3.王都へ
神聖暦八紀221年 12月3日
王都では人々がある男を今か今かと待ち望んでいた。
前日の昼に王都中を駆け巡った報せは民衆を沸き立たせ、翌日には広場に多くの人が詰めかけた。
ある少年は興奮に眼を輝かせている。待っている男は彼の憧れのヒーロー。
ある少女は落ち着きなく紅潮している。会いに来たのは理想のナイト。
魔導士見習いの学生にとって彼は目標であり、頂点。
熟練の魔導士にとっては革新であり、脅威であり、崇高でさえあった。
騎士見習いの者たちはその武勇に尊敬を抱き、己の夢を重ね合わせる。
警備に当たる王宮騎士たちはこみ上げる篤いものを感じる。畏敬と誇りだ。
神官や神殿に勤める者たちは感嘆に震える。胸に抱くのはただ感謝。
冒険者の大半が態度を決めかねている。だが彼らも湧き出す期待を抑えずにはいられない。
人が集まる円形広場。
この日ばかりは街に犯罪者は現れなかった。
それどころか、評判の悪いゴロツキが普段の不遜な態度を控えている。
娼館の女たちは肌の露出を控え、街娘のような姿に。
堅物の職人たちの中には初めて世事への関心で店を閉めた者もいた。
人気のない家。しかし盗みに入る者は皆無だ。
皆“その時”を静かに待った。
なぜか話す者も声を潜めて小声になった。
多くの者が集まり、争うことなく静かに待っている。それは異様とも言える光景だった。
それは彼らが聞いた報せに原因があった。
長らく表舞台に姿を現さなかった少年―――ロイド・バリリス侯が王都にやって来る。
それも、彼は道中、王女と王都方面宿場街を大量の魔獣から救ったというのだ。
それは誰もが子供のころに聞く、寝物語や吟遊詩人が語る伝承、英雄譚そのもの。
王宮騎士たちの壁によって、広場の中央に空いた空間には、謎の円盤が置かれている。
青い輝きは放つ黒い金属。
卵くらいの大きさ。
やがて時間になり、その場にいる者たちの緊張感が高まった。
皆、息を飲み、その瞬間を見逃さないよう心掛けた。
そしてその瞬間を迎えた。
円盤が突如光り、音も無く、静かに人型の実像を紡ぎ出した。光の束からゆっくりと男が歩み出た。徐々にその姿が明らかになる。
束ねられた茶髪。
高い襟が付いた伝統的な王侯貴族の服装。
金糸で上品に装飾された真っ白な羽織。
雅な工芸品を思わせる長刀。
腰に聖銅の大剣。
手にはギブソニアン家と王家の御旗。
「「「「「「「「「うぉぉぉぉぉ!!!」」」」」」」」」
歓声が上がり、ロイドはそれに応えるように二つの旗を掲げた。
それは、ギブソニアン家と王家との親密な関係を意味した。そして、王女とロイドの婚約を想起させるものとなった。余談ではあるが王都で話題のベストカップルはロイドとシスティーナである。
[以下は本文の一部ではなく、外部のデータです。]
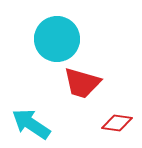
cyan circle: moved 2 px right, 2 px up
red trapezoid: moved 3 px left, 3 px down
割れんばかり大歓声の中、ロイドは馬車に乗り、街を登って王宮へ向かう。荷台から手を振り、沿道に詰めかけた人々にも応える。
その姿は人々が最後にロイドを見てから大きく変わってはいたが、疑問を口にする者はいなかった。
王が派遣した王宮騎士に囲まれ、パラノーツ王家とギブソニアン家の旗を持つ元平民の青年。
人々のロイドに対するイメージは、「計り知れないことを平然とする」ということに尽きる。
ゆっくりと進む馬車が熱狂渦巻く民衆の中を進む。
王宮へ着くと、国王をはじめとする王族が揃ってロイドを出迎えた。その中にはシスティーナ姫の姿もあり、重なった旗に手を添えた。
「「「「「「「「「「うぉぉぉぉぉぉ!!!!」」」」」」」」」」
再び、割れんばかりの歓声が響いた。
反乱から三カ月、魔物の王都襲来、帝国の激しい内乱、魔獣の異常行動。
それらのくすぶっていた不安を吹き飛ばすように叫んだ。
歓声は雲を裂き、空を介して王都の外のさらに先まで響いた。